[Start Extracted text]

Friday 10 January 2014

Of oracles (and gurus)

In 2001, Jim O’Neill, the British economist and former Goldman Sachs bigwig, coined the acronym BRIC to identify the coming economies of Brazil, Russia, India and China (with the later addition of South Africa to become BRICS). By all accounts, he got it about right, although some of his fellow economists wondered at the gap between China and the rest. A decade later, he has coined MINT for the next big four: Mexico, Indonesia, Nigeria and Turkey, and is now all over the BBC telling us about them. It seems that Nigeria was not on the original list until someone pointed out that South Korea, a smaller economy than Nigeria’s at the time of our independence in 1960, was in fact already developed, but then MINT is a more pleasing acronym given the object of the exercise.
 
The late inclusion of Nigeria is understandable. While the other three rank in the world’s top 20 economies, Nigeria languishes at 39.  Infrastructure (or the lack thereof) is primarily to blame, notably electricity, as Mr O’Neill readily acknowledges, with Indonesia, for instance, generating 24 times more than we do. Perhaps the Jonathan administration really will solve our power problem (his no less than the country’s), in which case we are assured that we will grow by up to 12% annually, in effect doubling the size of the economy every six years, but even without we are apparently growing at 7%.

[End Extracted text]
[Start Items]

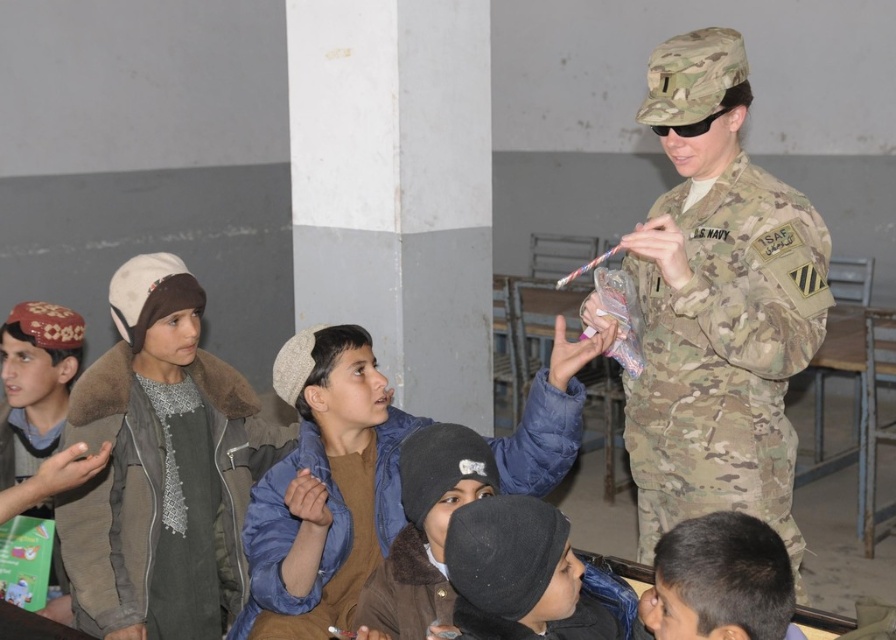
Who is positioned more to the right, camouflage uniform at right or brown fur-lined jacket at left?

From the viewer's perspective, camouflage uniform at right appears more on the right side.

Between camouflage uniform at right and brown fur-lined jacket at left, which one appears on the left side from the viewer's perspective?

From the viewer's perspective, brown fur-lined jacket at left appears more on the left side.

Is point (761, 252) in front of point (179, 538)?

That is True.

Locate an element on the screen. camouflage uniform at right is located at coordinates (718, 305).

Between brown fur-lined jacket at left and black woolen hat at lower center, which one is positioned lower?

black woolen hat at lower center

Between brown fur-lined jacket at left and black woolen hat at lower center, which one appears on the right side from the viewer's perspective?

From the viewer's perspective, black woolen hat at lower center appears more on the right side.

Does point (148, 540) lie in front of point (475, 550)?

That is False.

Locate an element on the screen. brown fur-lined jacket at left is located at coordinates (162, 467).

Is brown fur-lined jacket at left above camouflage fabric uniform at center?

[End Items]

## Requirement
According to the piece on the MINT economies, why was Nigeria's late inclusion on the list understandable? Answer in one to three sentences.

## Response
Mexico, Indonesia and Turkey rank among the world's top 20 economies, but Nigeria sits at 39. The piece blames this mainly on poor infrastructure, especially electricity.